## WHAT YOU ARE ASKED TO DO
Beneath this instruction is a block of data; output from it exactly the lines that run from the one containing "25%-75% of tumor" through the one containing "staining of unremarkable", inclusive.

· · ·

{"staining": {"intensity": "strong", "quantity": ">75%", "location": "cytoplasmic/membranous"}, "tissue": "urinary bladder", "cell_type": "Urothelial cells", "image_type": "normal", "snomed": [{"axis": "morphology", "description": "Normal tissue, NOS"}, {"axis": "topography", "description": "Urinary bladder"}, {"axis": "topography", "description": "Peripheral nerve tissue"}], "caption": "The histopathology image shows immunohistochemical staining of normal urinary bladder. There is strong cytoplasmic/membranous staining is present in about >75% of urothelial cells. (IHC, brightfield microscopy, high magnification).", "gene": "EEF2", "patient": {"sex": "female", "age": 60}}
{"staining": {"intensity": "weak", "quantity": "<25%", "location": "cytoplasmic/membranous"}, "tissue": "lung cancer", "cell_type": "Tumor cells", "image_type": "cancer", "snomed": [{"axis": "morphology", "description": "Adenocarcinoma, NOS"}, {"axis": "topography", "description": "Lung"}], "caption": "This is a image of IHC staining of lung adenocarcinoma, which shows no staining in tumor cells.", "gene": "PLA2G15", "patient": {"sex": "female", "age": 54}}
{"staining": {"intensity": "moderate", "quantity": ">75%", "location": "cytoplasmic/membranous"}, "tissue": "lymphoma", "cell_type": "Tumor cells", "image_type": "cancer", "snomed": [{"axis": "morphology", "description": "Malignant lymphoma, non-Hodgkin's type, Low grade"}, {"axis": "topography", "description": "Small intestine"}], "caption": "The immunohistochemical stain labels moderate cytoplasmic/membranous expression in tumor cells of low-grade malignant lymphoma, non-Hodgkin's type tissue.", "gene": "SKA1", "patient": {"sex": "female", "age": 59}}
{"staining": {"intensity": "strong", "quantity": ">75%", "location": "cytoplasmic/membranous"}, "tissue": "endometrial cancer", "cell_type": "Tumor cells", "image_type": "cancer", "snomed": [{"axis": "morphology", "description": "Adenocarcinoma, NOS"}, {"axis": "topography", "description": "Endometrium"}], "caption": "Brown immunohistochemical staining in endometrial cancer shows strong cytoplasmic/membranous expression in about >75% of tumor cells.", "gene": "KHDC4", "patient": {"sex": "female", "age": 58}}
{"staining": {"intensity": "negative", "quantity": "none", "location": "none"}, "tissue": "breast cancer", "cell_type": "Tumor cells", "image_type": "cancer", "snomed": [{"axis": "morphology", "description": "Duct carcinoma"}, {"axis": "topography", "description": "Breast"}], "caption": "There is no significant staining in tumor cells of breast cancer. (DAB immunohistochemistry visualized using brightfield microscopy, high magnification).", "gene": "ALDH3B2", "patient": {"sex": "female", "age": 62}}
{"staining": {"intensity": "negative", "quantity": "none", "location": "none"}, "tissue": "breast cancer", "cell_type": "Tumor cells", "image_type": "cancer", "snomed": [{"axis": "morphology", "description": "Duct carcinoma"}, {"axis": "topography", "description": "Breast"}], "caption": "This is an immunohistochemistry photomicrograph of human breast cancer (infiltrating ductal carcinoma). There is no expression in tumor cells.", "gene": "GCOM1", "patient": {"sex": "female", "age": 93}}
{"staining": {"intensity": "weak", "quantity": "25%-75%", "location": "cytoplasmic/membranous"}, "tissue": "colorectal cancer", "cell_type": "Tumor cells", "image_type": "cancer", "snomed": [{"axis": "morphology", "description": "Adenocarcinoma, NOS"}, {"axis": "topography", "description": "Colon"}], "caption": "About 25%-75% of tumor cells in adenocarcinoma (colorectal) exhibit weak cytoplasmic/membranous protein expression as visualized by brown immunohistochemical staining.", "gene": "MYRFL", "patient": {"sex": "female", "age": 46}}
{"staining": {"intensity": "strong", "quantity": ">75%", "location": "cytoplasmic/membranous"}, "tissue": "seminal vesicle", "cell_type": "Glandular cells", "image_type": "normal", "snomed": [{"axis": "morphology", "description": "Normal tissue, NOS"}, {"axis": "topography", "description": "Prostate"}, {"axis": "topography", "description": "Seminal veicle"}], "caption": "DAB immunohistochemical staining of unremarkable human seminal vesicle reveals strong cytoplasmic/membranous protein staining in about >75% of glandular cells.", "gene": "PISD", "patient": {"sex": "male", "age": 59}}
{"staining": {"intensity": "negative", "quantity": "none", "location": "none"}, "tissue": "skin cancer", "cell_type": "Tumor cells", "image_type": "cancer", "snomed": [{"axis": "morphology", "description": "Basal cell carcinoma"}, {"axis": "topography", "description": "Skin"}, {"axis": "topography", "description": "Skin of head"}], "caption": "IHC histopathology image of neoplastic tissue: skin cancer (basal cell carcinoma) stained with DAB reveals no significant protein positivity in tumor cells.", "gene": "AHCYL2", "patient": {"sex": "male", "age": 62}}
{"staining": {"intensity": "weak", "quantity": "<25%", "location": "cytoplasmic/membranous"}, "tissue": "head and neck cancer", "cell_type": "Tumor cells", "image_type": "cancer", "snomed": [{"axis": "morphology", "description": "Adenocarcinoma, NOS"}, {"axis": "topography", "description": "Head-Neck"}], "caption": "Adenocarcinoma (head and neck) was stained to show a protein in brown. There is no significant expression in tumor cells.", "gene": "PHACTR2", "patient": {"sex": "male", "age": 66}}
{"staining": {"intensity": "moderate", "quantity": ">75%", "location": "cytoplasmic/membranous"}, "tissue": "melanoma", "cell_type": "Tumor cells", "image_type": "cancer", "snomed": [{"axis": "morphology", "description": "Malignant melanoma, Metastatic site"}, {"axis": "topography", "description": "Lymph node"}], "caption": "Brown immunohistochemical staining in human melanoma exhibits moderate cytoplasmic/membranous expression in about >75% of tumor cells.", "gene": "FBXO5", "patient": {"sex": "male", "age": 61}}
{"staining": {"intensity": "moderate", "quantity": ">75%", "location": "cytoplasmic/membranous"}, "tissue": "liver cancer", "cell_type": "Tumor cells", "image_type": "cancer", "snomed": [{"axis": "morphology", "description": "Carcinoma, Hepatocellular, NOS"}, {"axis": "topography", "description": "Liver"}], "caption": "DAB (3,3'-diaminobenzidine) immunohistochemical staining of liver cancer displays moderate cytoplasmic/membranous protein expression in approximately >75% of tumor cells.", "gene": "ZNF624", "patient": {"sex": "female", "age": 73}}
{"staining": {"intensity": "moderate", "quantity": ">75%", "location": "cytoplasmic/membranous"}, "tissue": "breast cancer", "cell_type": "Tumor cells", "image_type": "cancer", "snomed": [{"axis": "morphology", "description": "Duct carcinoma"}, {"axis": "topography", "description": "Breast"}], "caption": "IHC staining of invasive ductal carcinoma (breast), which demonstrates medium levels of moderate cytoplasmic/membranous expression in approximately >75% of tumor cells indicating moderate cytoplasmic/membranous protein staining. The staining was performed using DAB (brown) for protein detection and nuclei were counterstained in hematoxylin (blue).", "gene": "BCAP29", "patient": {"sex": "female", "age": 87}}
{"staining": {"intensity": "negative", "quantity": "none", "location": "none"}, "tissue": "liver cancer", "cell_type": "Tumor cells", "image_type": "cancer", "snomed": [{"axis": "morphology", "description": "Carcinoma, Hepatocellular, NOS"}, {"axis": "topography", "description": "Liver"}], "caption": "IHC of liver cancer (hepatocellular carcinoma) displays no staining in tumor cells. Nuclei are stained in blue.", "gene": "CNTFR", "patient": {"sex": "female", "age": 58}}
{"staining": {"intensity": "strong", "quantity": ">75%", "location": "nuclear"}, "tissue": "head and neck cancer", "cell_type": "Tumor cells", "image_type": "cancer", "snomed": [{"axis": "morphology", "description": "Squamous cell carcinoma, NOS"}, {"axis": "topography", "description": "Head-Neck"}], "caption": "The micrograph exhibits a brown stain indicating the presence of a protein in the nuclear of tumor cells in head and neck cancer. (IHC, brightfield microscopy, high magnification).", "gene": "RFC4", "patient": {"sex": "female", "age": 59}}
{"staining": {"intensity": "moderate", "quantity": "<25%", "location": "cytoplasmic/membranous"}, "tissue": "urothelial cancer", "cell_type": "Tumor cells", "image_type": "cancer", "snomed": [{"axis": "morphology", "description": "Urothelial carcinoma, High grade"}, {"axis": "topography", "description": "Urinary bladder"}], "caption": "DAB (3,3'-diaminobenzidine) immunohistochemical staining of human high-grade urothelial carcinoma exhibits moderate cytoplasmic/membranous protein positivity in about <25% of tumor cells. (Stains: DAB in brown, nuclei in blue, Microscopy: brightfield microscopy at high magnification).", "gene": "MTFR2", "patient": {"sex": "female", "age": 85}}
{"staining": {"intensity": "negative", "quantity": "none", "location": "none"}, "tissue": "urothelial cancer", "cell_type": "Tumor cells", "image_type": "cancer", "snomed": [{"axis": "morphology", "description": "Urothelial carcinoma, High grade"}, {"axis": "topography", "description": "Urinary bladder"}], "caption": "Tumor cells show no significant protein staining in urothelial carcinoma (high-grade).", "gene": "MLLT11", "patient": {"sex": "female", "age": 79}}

· · ·

## RESULT OF THE EXERCISE
{"staining": {"intensity": "weak", "quantity": "25%-75%", "location": "cytoplasmic/membranous"}, "tissue": "colorectal cancer", "cell_type": "Tumor cells", "image_type": "cancer", "snomed": [{"axis": "morphology", "description": "Adenocarcinoma, NOS"}, {"axis": "topography", "description": "Colon"}], "caption": "About 25%-75% of tumor cells in adenocarcinoma (colorectal) exhibit weak cytoplasmic/membranous protein expression as visualized by brown immunohistochemical staining.", "gene": "MYRFL", "patient": {"sex": "female", "age": 46}}
{"staining": {"intensity": "strong", "quantity": ">75%", "location": "cytoplasmic/membranous"}, "tissue": "seminal vesicle", "cell_type": "Glandular cells", "image_type": "normal", "snomed": [{"axis": "morphology", "description": "Normal tissue, NOS"}, {"axis": "topography", "description": "Prostate"}, {"axis": "topography", "description": "Seminal veicle"}], "caption": "DAB immunohistochemical staining of unremarkable human seminal vesicle reveals strong cytoplasmic/membranous protein staining in about >75% of glandular cells.", "gene": "PISD", "patient": {"sex": "male", "age": 59}}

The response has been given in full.